Cinnamic acid is a polyphenol found in cinnamon oil and used in commercial flavorings. Recent studies have shown the pharmacological properties of cinnamic acid and its derivatives, including hepatoprotective, anti-oxidant, and anti-diabetic activities. In preclinical studies cinnamic acid demonstrated to be a promising candidate for the treatment ob obesity and diabetes. The mechanism of action of cinnamic acid in obesity is explained by its ability to inhibit lipases and ACE (angiotensin-converting enzyme). However, there are several hypotesis regarding the effect of cinnamic acid in diabetes: cinnamic acid enhances glucose-induced insulin secretion, prevents palmitic acid-induced lipotoxicity, inhibits palmitic acid-induced alteration of lipogenic gene and protein expression (AMPK, SREBP-1c, FAS, ACC), inhibits DPP IV, exhibits an additive effect on the uptake of glucose, stimulates adiponectin secretion, etc.

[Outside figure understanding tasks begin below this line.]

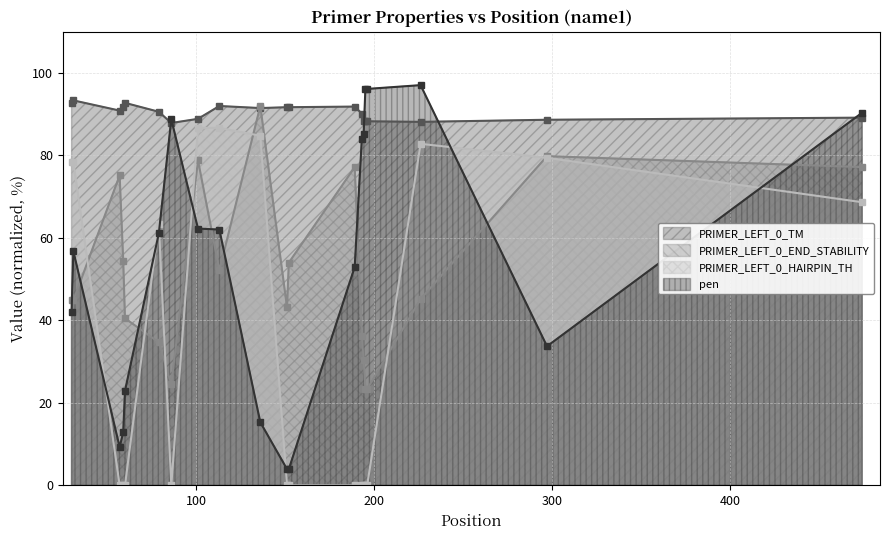

Where is the first local minimum for PRIMER_LEFT_0_END_STABILITY?

86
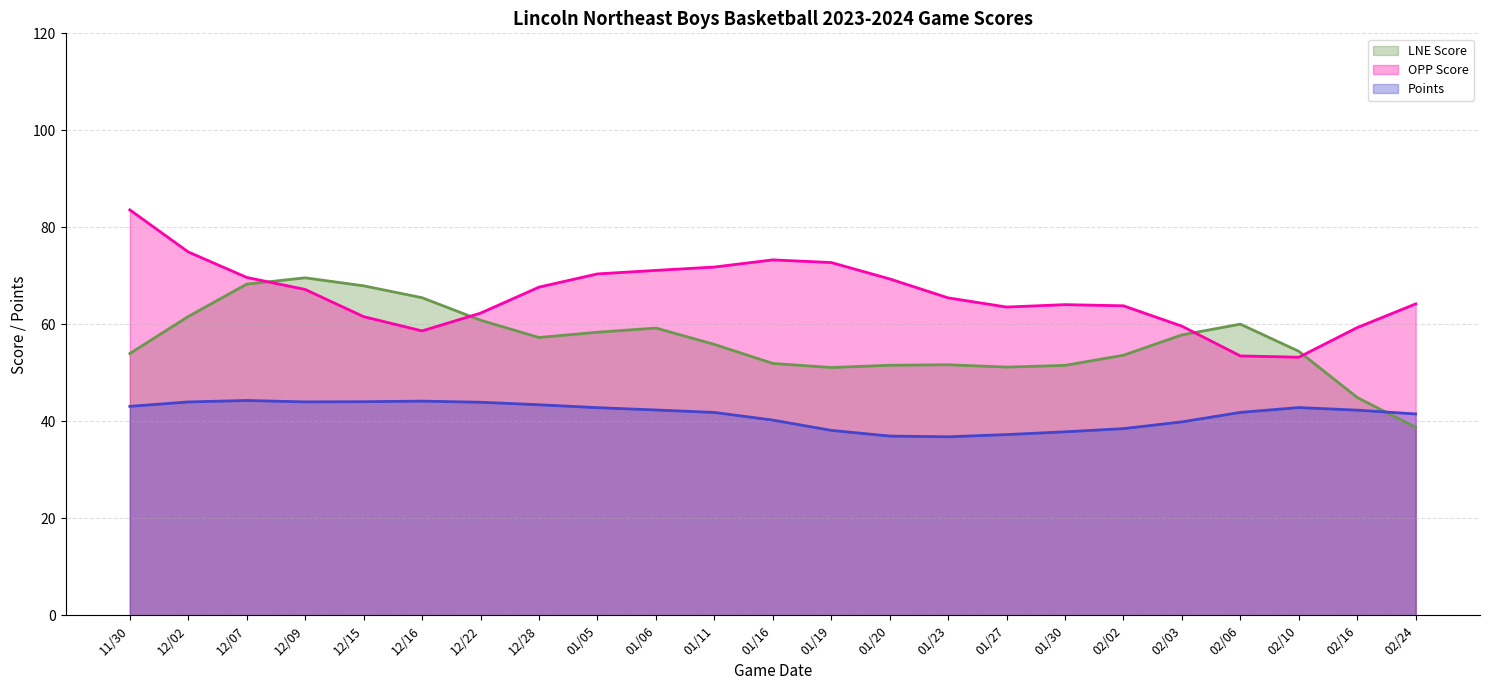

At which category does the chart reach its peak across all series?

11/30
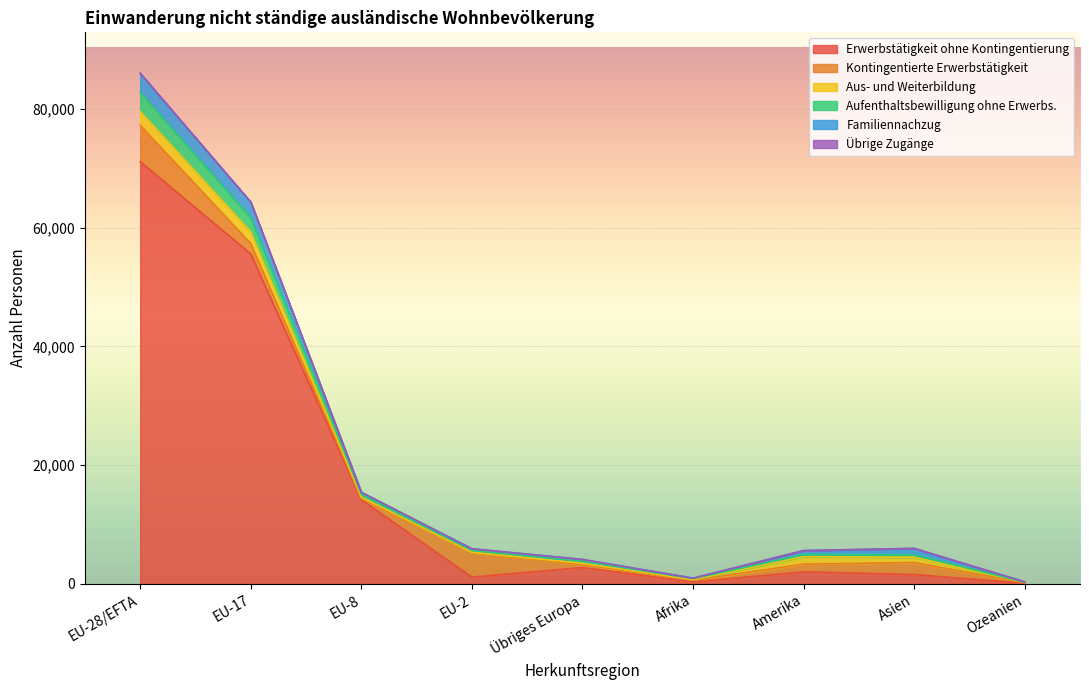

Where is the first local minimum for Übrige Zugänge?

Afrika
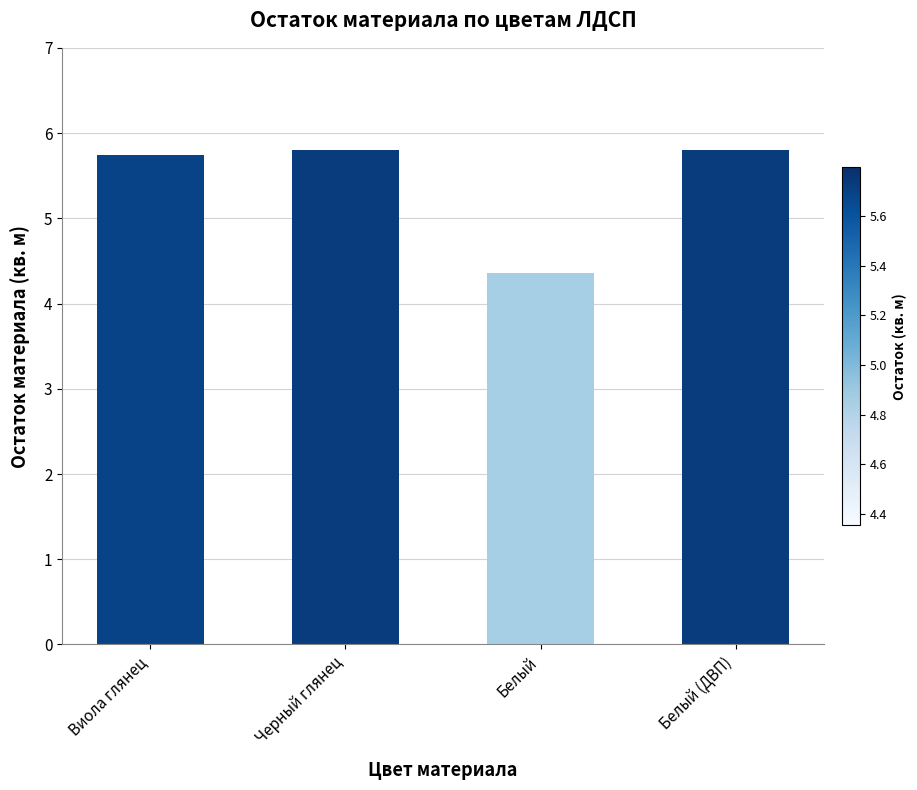

What is the change in value from Черный глянец to Белый?

-1.4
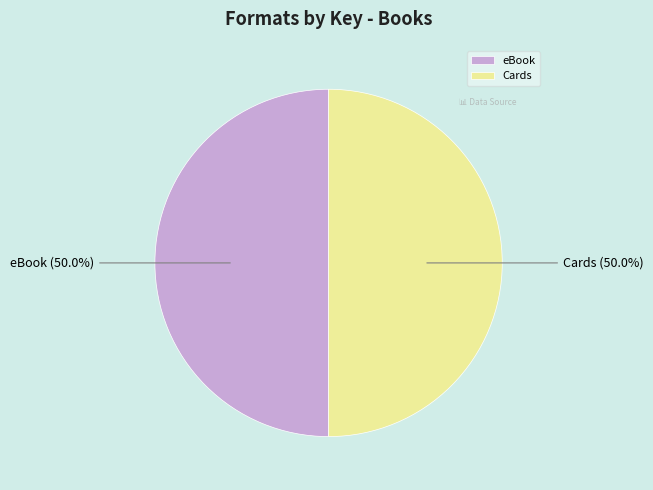

Approximately how many times larger is the value at eBook compared to Cards?

1.0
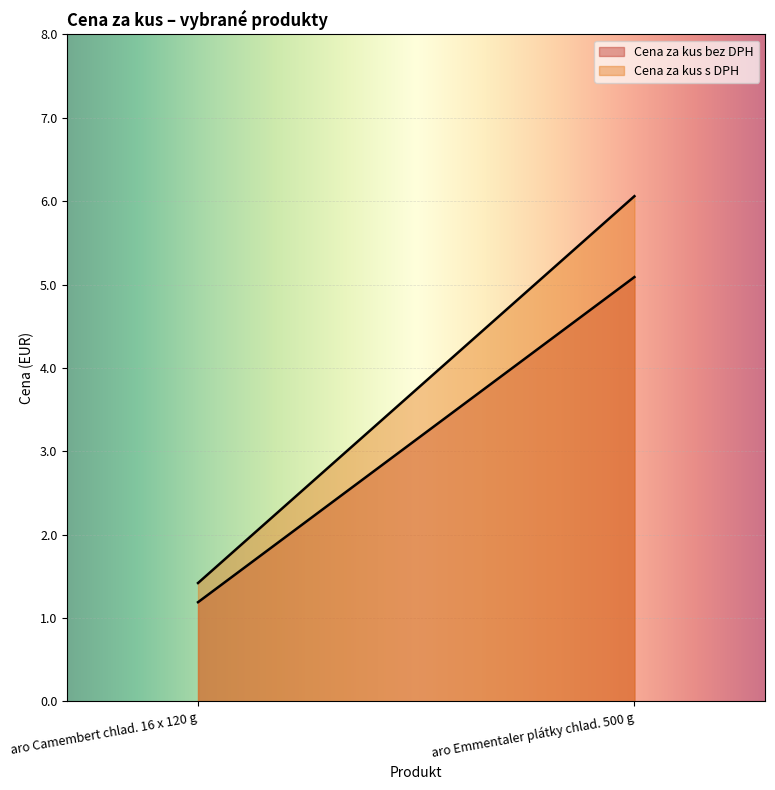

Is it true that Cena za kus bez DPH equals 1.8 at aro Emmentaler plátky chlad. 500 g?

False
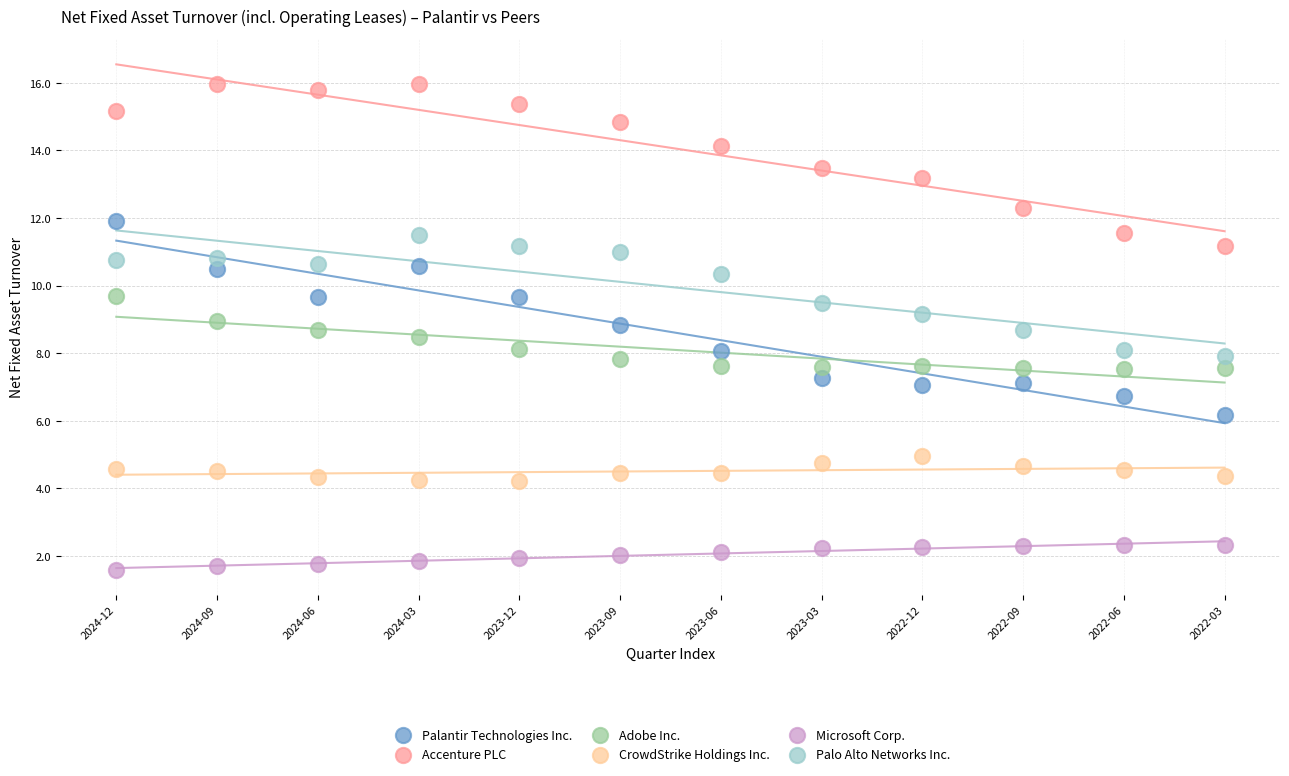

What is the X range (max minus min) for the scatter plot?

11.0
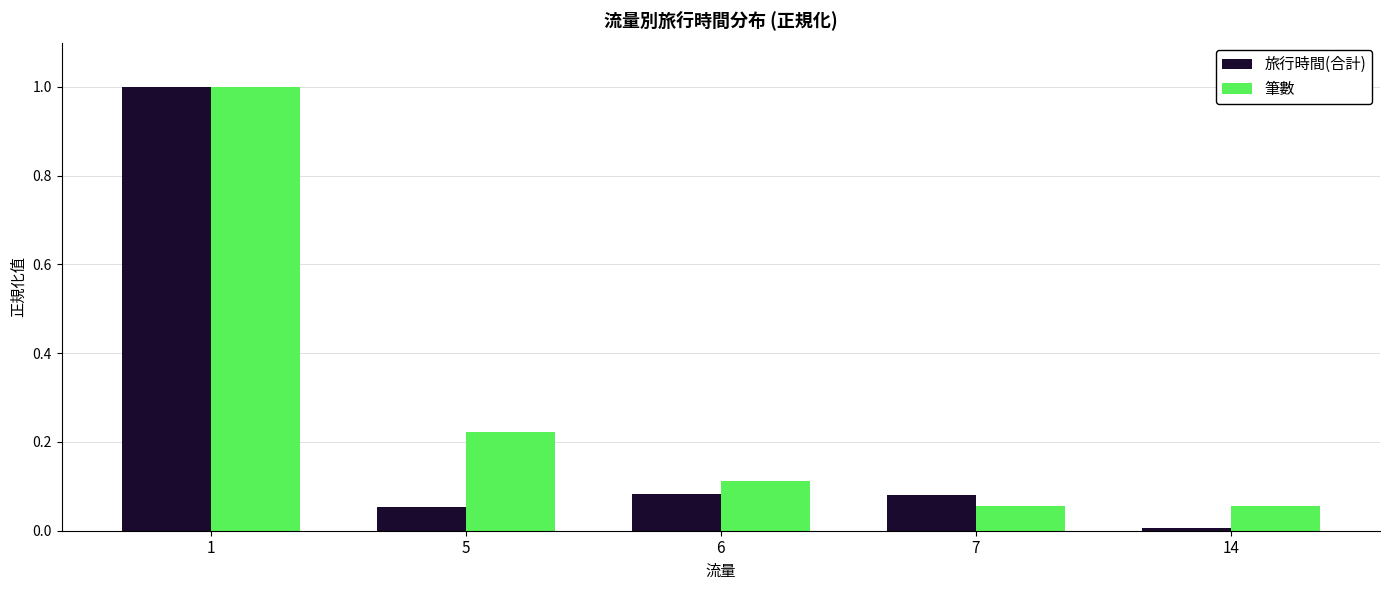

Rank the series by their average value, from lowest to highest.

旅行時間(合計), 筆數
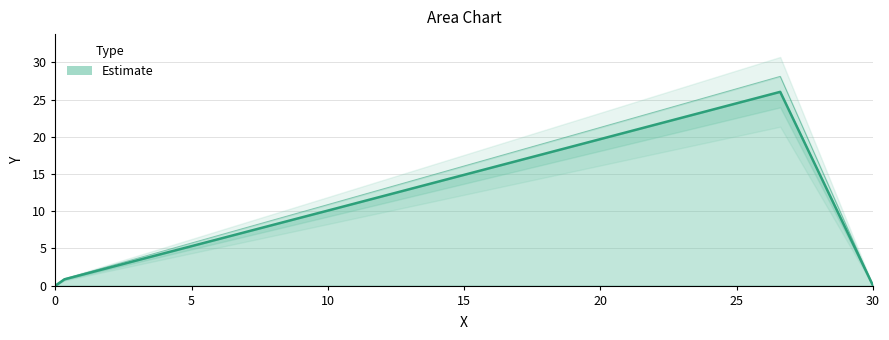

What is the difference between the second highest and second lowest values?

19.7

Stevioside is an ent-kaurene type diterpenoid glycoside isolated from leaves of Stevia rebaudiana (Bertoni) Bertoni, a perennial herb of the asteraceae (compositae) family. Stevioside and related compounds are responsible for the sweet taste of Stevia leaves. Stevioside is an intense sweetener and the extract of its source (S. rebaudiana) finds extensive use in countries like Japan, China, Russia, Korea, Paraguay, Argentina, Indonesia, Malaysia, Australia, New Zealand, South America, and others, to sweeten local teas, medicines, food, and beverages. Stevia leaves are also in use for their medicinal benefits in hypertension, obesity, topical dressing for wounds, and other skin disorders. Oral stevioside is not taken up by the human body (or the uptake is extremely low) and none of the digestive enzymes from the gastro-intestinal tract of different animals and human body are able to degrade stevioside into steviol. A number of studies have suggested that, beside sweetness, stevioside along with related compounds, which include rebaudioside A, steviol and isosteviol may also offer therapeutic benefits, as they have anti-hyperglycemic, anti-hypertensive, anti-inflammatory, anti-tumor, anti-diarrheal, diuretic, and immunomodulatory actions.